🤖 AI Summary
This work addresses the communication bottleneck caused by frequent inter-device synchronization in multi-GPU tensor-parallel inference, which limits scalability. The authors propose the Parallel Track Transformer architecture, featuring an innovative parallel-track computation structure and a novel task partitioning and scheduling strategy that substantially reduces cross-device dependencies while preserving model quality. Implemented within the TensorRT-LLM and vLLM frameworks, the approach achieves up to a 16-fold reduction in synchronization operations, decreases first-token latency by 15–30%, reduces per-token generation time by 2–12%, and improves throughput by as much as 31.9%.
📝 Abstract
Efficient large-scale inference of transformer-based large language models (LLMs) remains a fundamental systems challenge, frequently requiring multi-GPU parallelism to meet stringent latency and throughput targets.
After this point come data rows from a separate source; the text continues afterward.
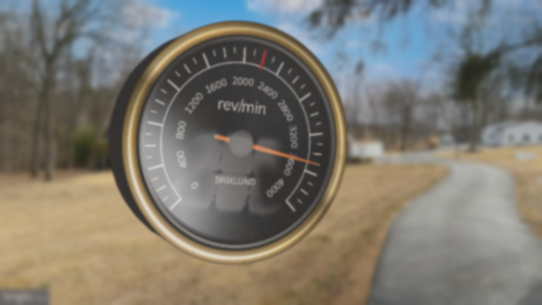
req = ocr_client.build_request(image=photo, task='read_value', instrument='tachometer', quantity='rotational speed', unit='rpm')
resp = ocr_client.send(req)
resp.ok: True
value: 3500 rpm
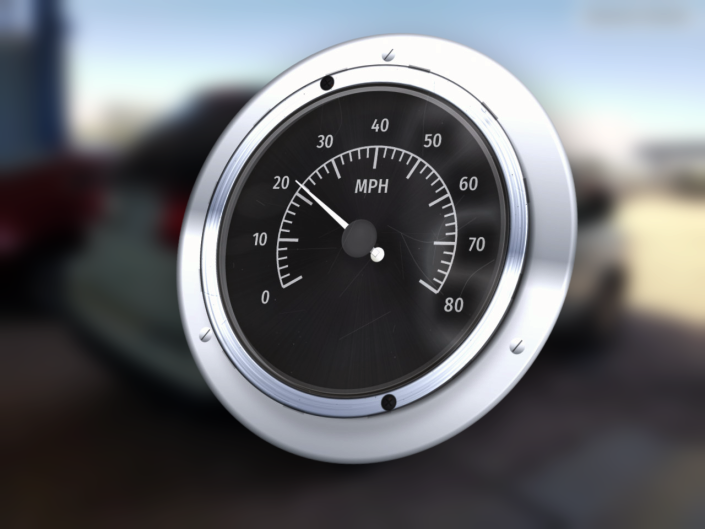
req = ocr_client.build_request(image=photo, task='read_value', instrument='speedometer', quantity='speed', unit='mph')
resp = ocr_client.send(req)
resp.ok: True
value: 22 mph
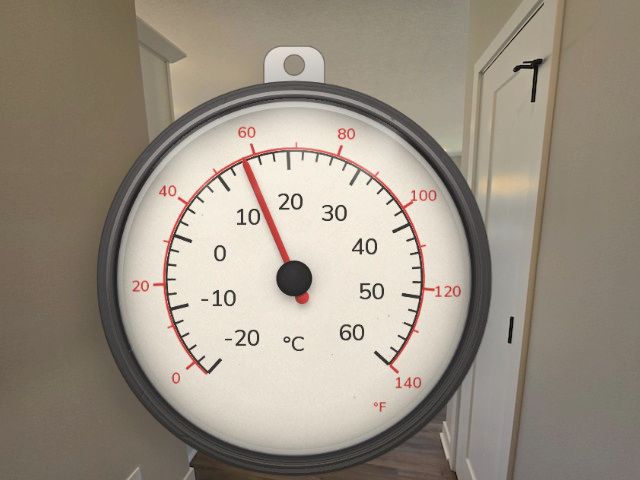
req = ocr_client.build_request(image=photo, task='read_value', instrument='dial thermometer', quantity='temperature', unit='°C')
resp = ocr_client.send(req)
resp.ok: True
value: 14 °C
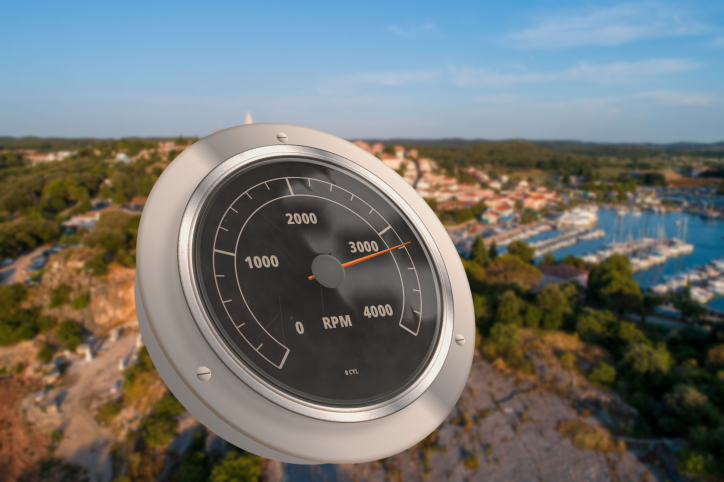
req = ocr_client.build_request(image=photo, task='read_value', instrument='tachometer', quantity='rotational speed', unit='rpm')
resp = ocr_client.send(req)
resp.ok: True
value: 3200 rpm
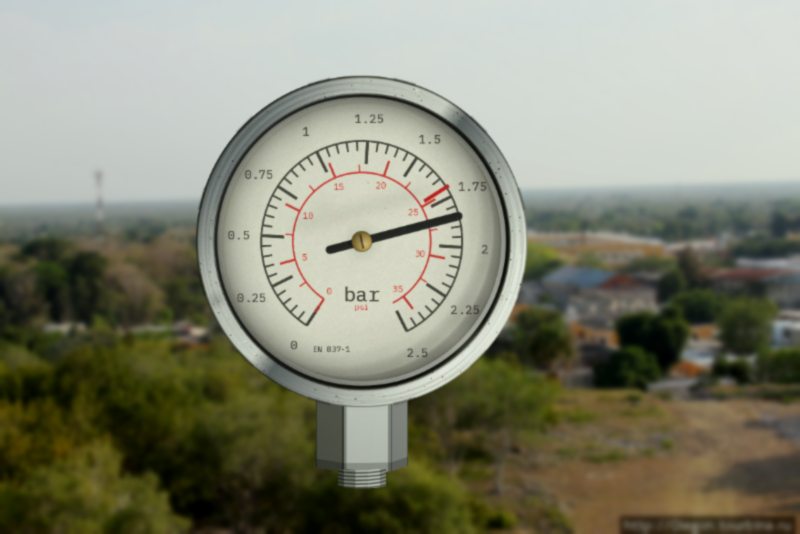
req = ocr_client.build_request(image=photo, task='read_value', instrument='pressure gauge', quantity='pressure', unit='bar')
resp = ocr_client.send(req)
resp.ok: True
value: 1.85 bar
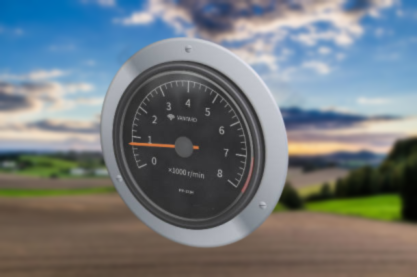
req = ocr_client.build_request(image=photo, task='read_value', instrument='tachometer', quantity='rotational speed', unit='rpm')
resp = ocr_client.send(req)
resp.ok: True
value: 800 rpm
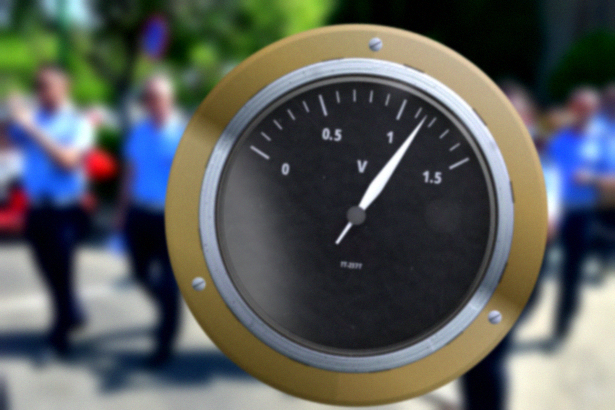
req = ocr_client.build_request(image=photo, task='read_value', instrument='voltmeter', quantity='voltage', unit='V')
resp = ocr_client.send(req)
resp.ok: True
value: 1.15 V
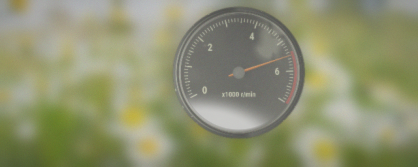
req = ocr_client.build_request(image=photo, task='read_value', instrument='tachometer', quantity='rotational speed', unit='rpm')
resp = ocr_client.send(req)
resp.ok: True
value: 5500 rpm
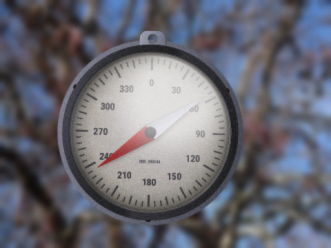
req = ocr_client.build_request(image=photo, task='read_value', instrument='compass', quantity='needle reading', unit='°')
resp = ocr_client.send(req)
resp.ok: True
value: 235 °
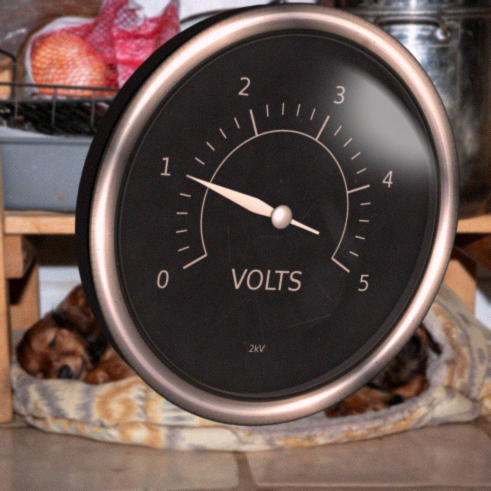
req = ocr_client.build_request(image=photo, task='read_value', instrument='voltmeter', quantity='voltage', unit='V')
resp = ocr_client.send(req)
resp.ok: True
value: 1 V
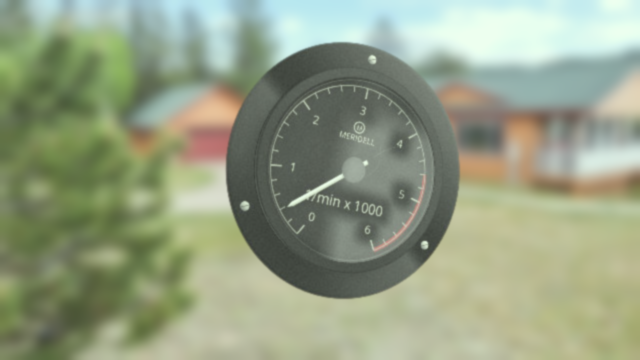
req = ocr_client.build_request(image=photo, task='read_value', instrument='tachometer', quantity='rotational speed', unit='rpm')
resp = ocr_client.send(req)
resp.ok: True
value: 400 rpm
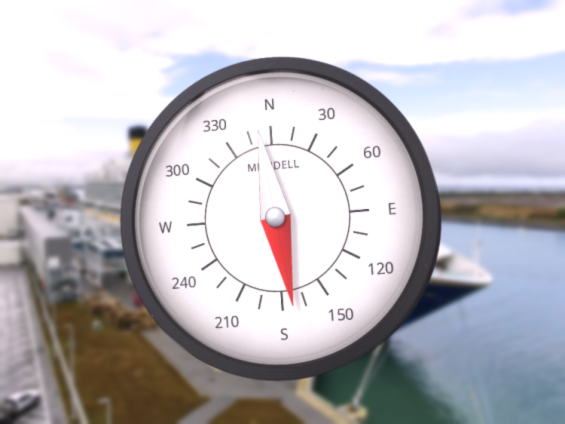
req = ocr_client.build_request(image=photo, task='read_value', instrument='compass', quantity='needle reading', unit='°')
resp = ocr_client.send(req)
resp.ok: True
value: 172.5 °
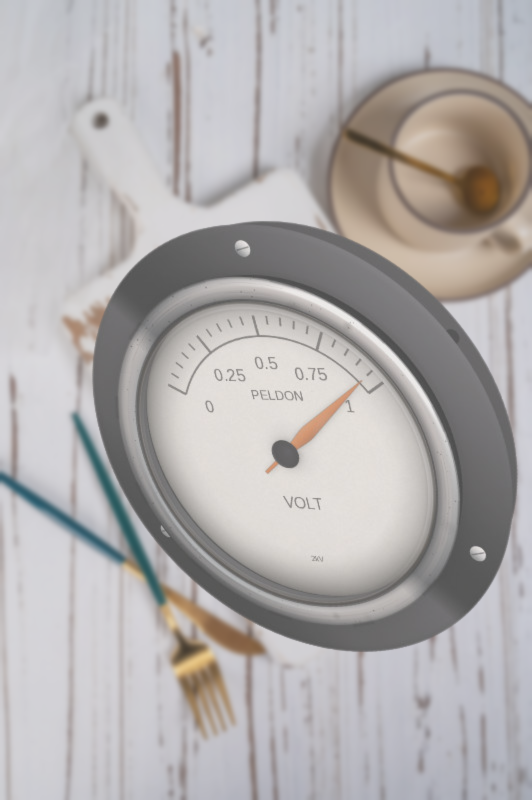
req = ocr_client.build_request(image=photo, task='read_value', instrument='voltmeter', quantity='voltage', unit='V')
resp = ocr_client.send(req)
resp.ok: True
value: 0.95 V
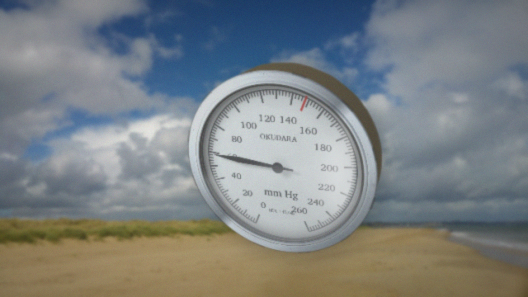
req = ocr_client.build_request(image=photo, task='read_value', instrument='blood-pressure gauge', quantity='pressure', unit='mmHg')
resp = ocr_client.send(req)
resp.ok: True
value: 60 mmHg
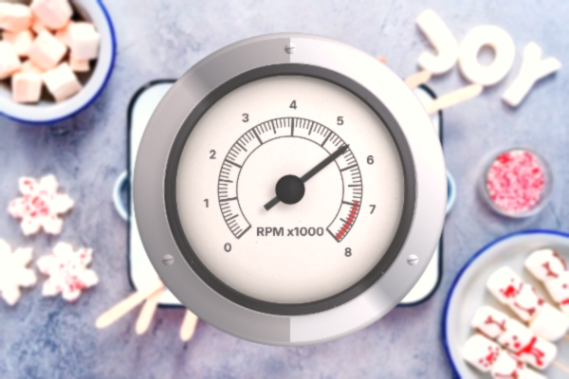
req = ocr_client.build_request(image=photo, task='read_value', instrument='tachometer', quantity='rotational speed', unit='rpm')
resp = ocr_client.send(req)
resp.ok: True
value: 5500 rpm
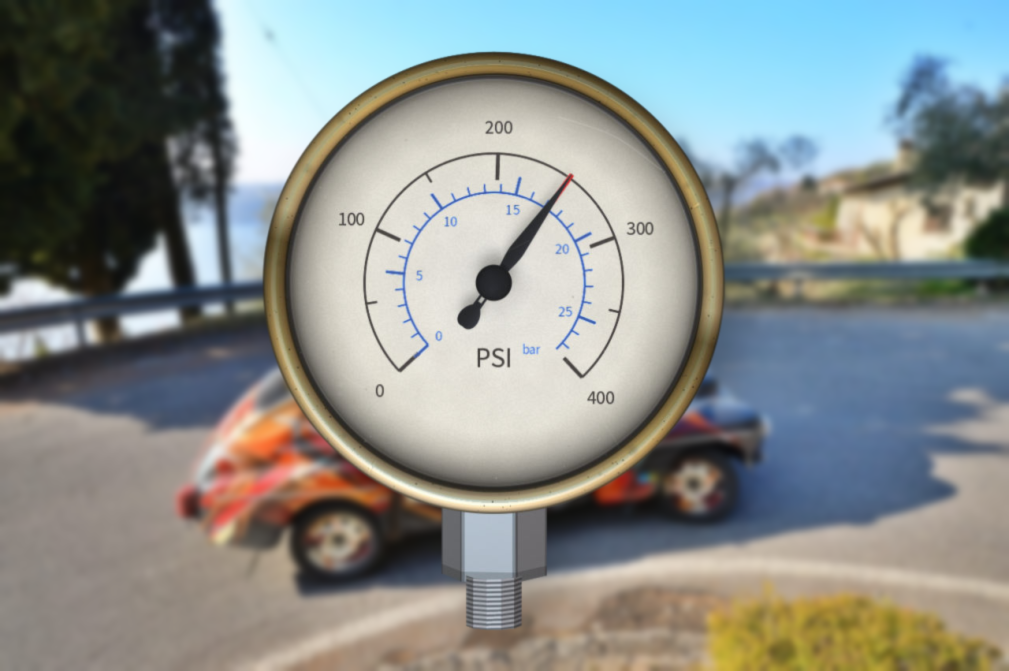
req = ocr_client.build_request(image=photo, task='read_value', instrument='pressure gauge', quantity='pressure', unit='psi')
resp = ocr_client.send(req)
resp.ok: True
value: 250 psi
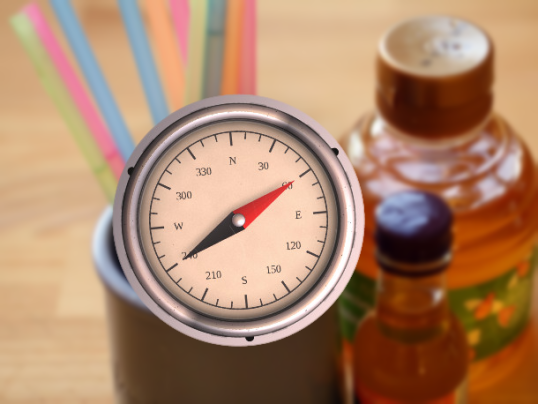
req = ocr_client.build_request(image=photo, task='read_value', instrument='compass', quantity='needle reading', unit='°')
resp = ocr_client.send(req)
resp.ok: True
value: 60 °
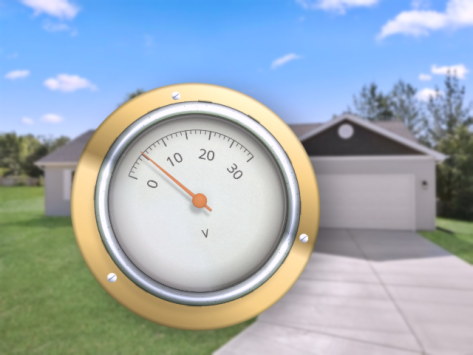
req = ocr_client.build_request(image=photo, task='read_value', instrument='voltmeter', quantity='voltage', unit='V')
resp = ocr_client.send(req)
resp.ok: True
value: 5 V
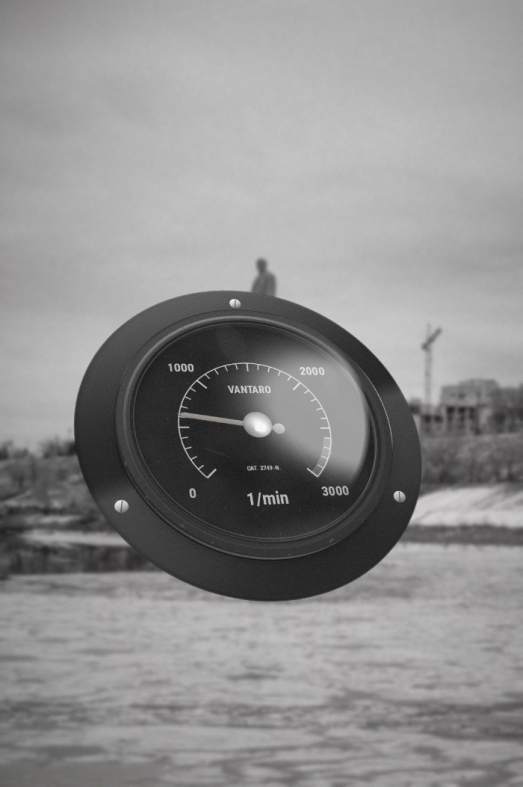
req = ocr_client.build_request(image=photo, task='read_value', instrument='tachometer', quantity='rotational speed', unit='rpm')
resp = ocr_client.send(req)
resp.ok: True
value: 600 rpm
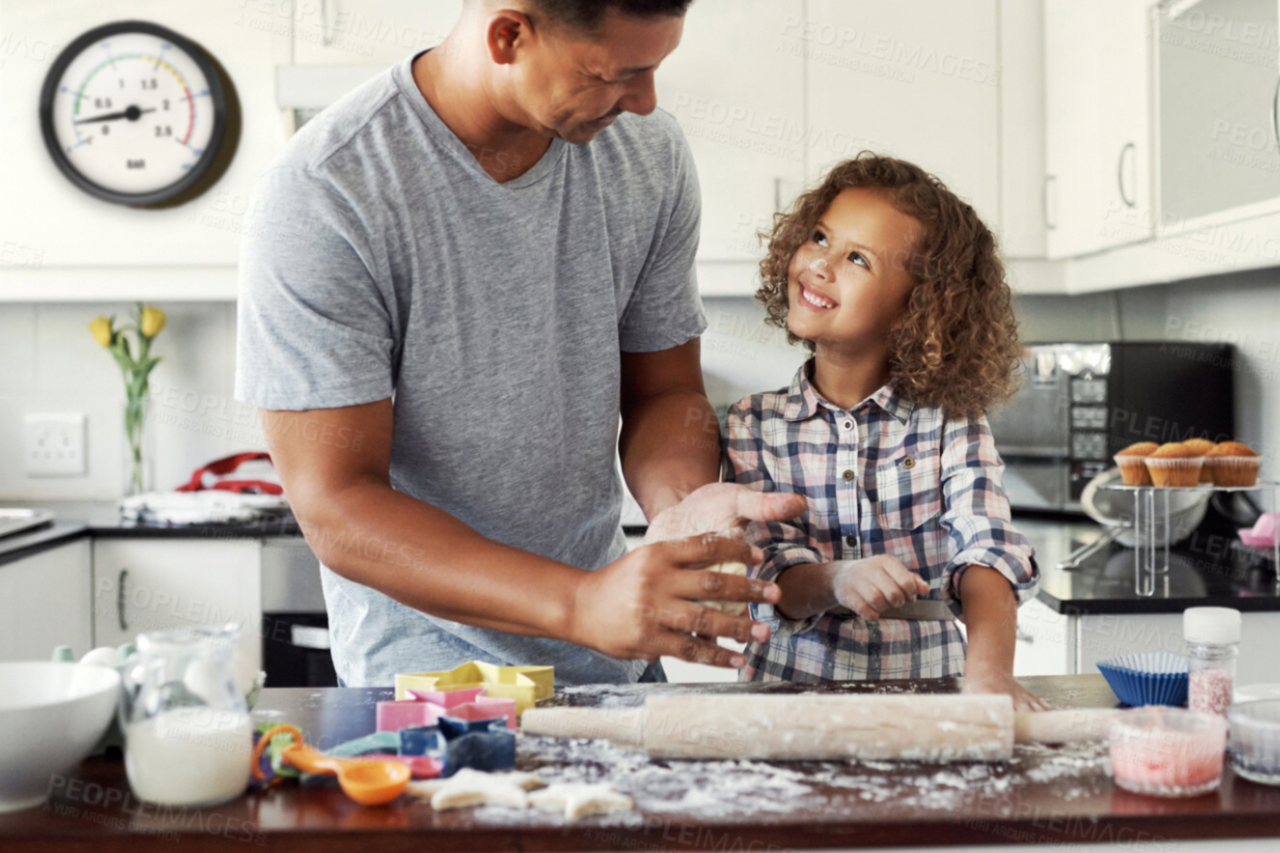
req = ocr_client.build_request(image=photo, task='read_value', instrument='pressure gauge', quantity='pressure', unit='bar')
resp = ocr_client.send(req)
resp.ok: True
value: 0.2 bar
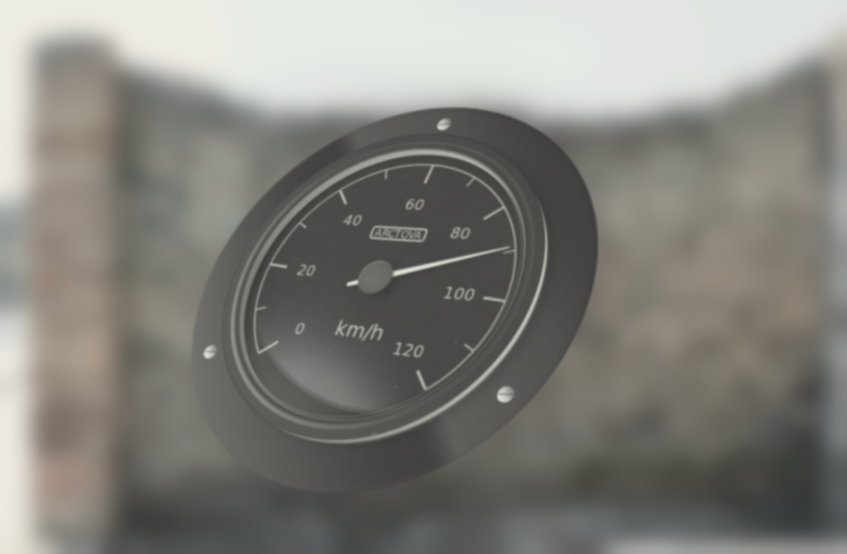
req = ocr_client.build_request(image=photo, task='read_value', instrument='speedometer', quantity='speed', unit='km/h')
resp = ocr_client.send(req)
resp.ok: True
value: 90 km/h
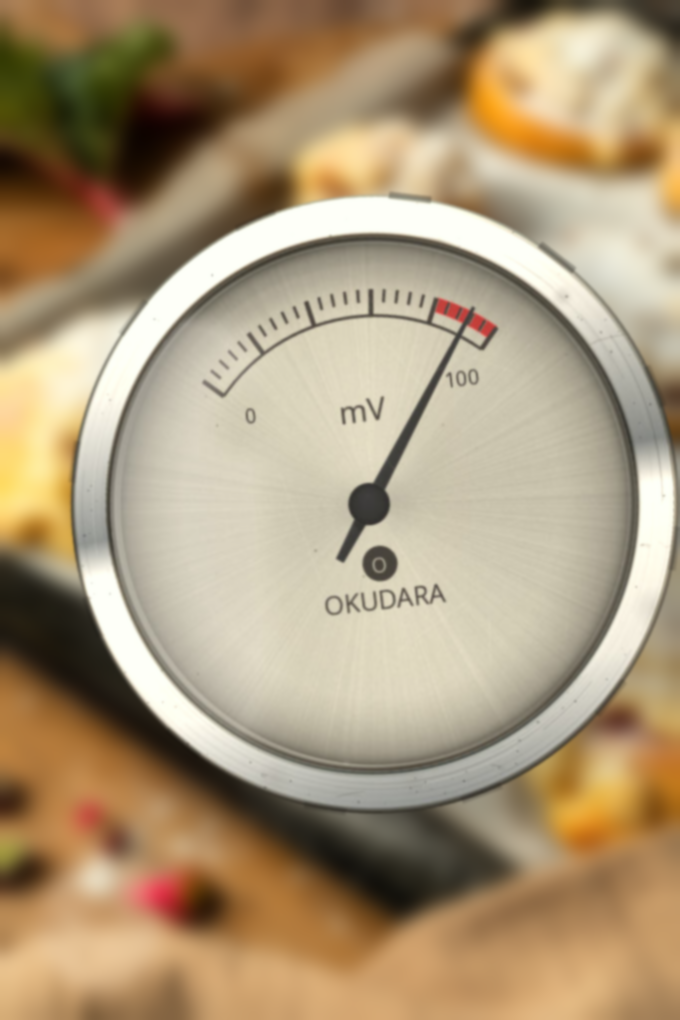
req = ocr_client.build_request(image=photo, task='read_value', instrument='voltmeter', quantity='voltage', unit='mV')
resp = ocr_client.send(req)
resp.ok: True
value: 92 mV
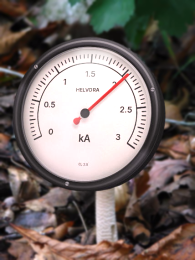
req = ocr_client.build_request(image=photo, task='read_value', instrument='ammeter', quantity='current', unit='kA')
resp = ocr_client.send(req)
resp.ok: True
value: 2.05 kA
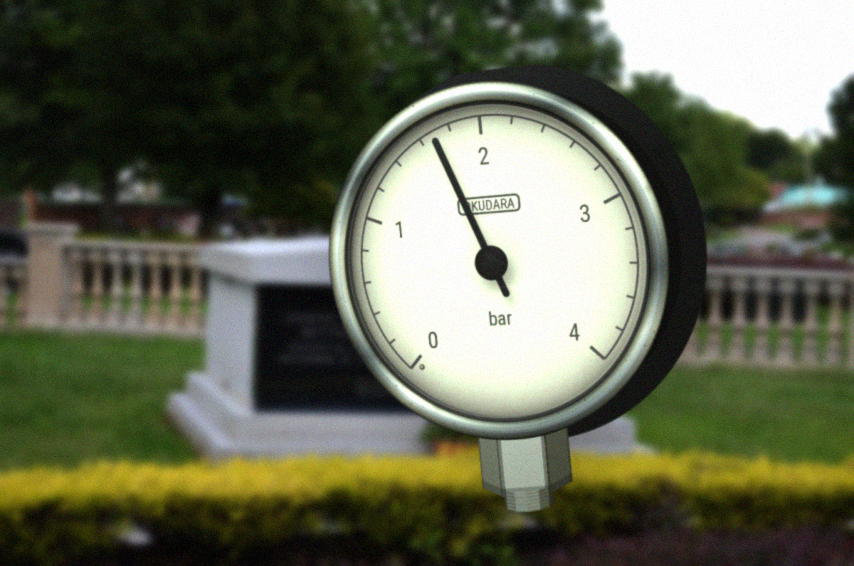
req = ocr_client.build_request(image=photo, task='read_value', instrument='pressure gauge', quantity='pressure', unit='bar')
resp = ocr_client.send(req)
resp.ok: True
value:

Conventional tensor parallelism decomposes matrix operations across devices but introduces substantial inter-GPU synchronization, leading to communication bottlenecks and degraded scalability. We propose the Parallel Track (PT) Transformer, a novel architectural paradigm that restructures computation to minimize cross-device dependencies. PT achieves up to a 16x reduction in synchronization operations relative to standard tensor parallelism, while maintaining competitive model quality in our experiments. We integrate PT into two widely adopted LLM serving stacks-Tensor-RT-LLM and vLLM-and report consistent improvements in serving efficiency, including up to 15-30% reduced time to first token, 2-12% reduced time per output token, and up to 31.90% increased throughput in both settings.